**** Material provided ****

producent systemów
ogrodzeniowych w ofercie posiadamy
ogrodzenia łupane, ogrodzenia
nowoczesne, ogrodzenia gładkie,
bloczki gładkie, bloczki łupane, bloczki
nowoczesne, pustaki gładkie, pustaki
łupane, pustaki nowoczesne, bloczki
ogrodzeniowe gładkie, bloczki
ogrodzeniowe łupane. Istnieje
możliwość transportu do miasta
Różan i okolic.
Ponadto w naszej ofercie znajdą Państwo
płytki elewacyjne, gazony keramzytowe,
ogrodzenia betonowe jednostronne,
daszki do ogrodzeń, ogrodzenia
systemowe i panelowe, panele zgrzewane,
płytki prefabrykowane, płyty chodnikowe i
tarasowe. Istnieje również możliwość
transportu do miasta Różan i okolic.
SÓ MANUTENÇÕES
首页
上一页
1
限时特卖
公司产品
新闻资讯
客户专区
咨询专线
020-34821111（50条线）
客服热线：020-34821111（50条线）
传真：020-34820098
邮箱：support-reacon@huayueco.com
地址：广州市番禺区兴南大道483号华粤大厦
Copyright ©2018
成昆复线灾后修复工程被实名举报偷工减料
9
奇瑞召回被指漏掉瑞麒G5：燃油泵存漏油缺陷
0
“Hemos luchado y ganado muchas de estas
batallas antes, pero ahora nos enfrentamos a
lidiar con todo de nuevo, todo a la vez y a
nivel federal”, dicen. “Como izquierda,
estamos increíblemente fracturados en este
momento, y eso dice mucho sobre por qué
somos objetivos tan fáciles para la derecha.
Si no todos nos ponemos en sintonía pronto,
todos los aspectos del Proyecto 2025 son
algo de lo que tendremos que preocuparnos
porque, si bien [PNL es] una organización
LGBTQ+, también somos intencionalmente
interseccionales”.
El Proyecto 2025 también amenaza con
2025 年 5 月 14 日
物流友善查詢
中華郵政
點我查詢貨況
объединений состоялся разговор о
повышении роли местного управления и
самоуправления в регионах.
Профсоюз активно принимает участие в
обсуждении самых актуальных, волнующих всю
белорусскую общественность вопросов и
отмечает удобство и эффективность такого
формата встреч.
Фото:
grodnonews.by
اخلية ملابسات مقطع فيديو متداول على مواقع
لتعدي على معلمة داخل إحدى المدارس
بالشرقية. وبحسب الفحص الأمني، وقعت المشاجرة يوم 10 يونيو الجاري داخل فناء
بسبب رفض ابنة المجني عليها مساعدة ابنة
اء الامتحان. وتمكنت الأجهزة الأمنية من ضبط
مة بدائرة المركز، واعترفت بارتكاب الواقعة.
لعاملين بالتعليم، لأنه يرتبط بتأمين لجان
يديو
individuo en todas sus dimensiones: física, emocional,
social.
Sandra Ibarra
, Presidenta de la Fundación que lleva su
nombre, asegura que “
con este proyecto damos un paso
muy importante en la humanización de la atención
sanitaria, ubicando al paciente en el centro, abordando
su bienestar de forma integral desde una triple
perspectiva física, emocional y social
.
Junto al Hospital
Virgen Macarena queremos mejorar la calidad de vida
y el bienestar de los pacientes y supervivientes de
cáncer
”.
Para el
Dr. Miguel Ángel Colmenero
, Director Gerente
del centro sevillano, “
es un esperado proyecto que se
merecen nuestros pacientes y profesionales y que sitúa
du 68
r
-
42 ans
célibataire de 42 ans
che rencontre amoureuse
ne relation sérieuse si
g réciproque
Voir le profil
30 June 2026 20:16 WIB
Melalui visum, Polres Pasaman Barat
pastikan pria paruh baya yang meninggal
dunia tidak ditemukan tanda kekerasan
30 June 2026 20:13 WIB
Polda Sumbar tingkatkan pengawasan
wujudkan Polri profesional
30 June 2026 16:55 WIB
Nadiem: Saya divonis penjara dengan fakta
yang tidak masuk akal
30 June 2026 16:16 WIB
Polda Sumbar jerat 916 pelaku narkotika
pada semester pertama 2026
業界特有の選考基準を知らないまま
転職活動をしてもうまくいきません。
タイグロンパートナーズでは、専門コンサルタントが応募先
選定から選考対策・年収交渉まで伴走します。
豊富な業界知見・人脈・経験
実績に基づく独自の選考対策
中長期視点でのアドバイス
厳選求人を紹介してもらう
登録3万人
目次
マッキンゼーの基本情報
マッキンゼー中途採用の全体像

****

Please convert the stretch of data from its first line through the line containing "muy importante en" into a Markdown table with the columns Row and Line, numbering each line and leaving out blank lines.

| Row | Line |
|---|---|
| 1 | producent systemów |
| 2 | ogrodzeniowych w ofercie posiadamy |
| 3 | ogrodzenia łupane, ogrodzenia |
| 4 | nowoczesne, ogrodzenia gładkie, |
| 5 | bloczki gładkie, bloczki łupane, bloczki |
| 6 | nowoczesne, pustaki gładkie, pustaki |
| 7 | łupane, pustaki nowoczesne, bloczki |
| 8 | ogrodzeniowe gładkie, bloczki |
| 9 | ogrodzeniowe łupane. Istnieje |
| 10 | możliwość transportu do miasta |
| 11 | Różan i okolic. |
| 12 | Ponadto w naszej ofercie znajdą Państwo |
| 13 | płytki elewacyjne, gazony keramzytowe, |
| 14 | ogrodzenia betonowe jednostronne, |
| 15 | daszki do ogrodzeń, ogrodzenia |
| 16 | systemowe i panelowe, panele zgrzewane, |
| 17 | płytki prefabrykowane, płyty chodnikowe i |
| 18 | tarasowe. Istnieje również możliwość |
| 19 | transportu do miasta Różan i okolic. |
| 20 | SÓ MANUTENÇÕES |
| 21 | 首页 |
| 22 | 上一页 |
| 23 | 1 |
| 24 | 限时特卖 |
| 25 | 公司产品 |
| 26 | 新闻资讯 |
| 27 | 客户专区 |
| 28 | 咨询专线 |
| 29 | 020-34821111（50条线） |
| 30 | 客服热线：020-34821111（50条线） |
| 31 | 传真：020-34820098 |
| 32 | 邮箱：support-reacon@huayueco.com |
| 33 | 地址：广州市番禺区兴南大道483号华粤大厦 |
| 34 | Copyright ©2018 |
| 35 | 成昆复线灾后修复工程被实名举报偷工减料 |
| 36 | 9 |
| 37 | 奇瑞召回被指漏掉瑞麒G5：燃油泵存漏油缺陷 |
| 38 | 0 |
| 39 | “Hemos luchado y ganado muchas de estas |
| 40 | batallas antes, pero ahora nos enfrentamos a |
| 41 | lidiar con todo de nuevo, todo a la vez y a |
| 42 | nivel federal”, dicen. “Como izquierda, |
| 43 | estamos increíblemente fracturados en este |
| 44 | momento, y eso dice mucho sobre por qué |
| 45 | somos objetivos tan fáciles para la derecha. |
| 46 | Si no todos nos ponemos en sintonía pronto, |
| 47 | todos los aspectos del Proyecto 2025 son |
| 48 | algo de lo que tendremos que preocuparnos |
| 49 | porque, si bien [PNL es] una organización |
| 50 | LGBTQ+, también somos intencionalmente |
| 51 | interseccionales”. |
| 52 | El Proyecto 2025 también amenaza con |
| 53 | 2025 年 5 月 14 日 |
| 54 | 物流友善查詢 |
| 55 | 中華郵政 |
| 56 | 點我查詢貨況 |
| 57 | объединений состоялся разговор о |
| 58 | повышении роли местного управления и |
| 59 | самоуправления в регионах. |
| 60 | Профсоюз активно принимает участие в |
| 61 | обсуждении самых актуальных, волнующих всю |
| 62 | белорусскую общественность вопросов и |
| 63 | отмечает удобство и эффективность такого |
| 64 | формата встреч. |
| 65 | Фото: |
| 66 | grodnonews.by |
| 67 | اخلية ملابسات مقطع فيديو متداول على مواقع |
| 68 | لتعدي على معلمة داخل إحدى المدارس |
| 69 | بالشرقية. وبحسب الفحص الأمني، وقعت المشاجرة يوم 10 يونيو الجاري داخل فناء |
| 70 | بسبب رفض ابنة المجني عليها مساعدة ابنة |
| 71 | اء الامتحان. وتمكنت الأجهزة الأمنية من ضبط |
| 72 | مة بدائرة المركز، واعترفت بارتكاب الواقعة. |
| 73 | لعاملين بالتعليم، لأنه يرتبط بتأمين لجان |
| 74 | يديو |
| 75 | individuo en todas sus dimensiones: física, emocional, |
| 76 | social. |
| 77 | Sandra Ibarra |
| 78 | , Presidenta de la Fundación que lleva su |
| 79 | nombre, asegura que “ |
| 80 | con este proyecto damos un paso |
| 81 | muy importante en la humanización de la atención |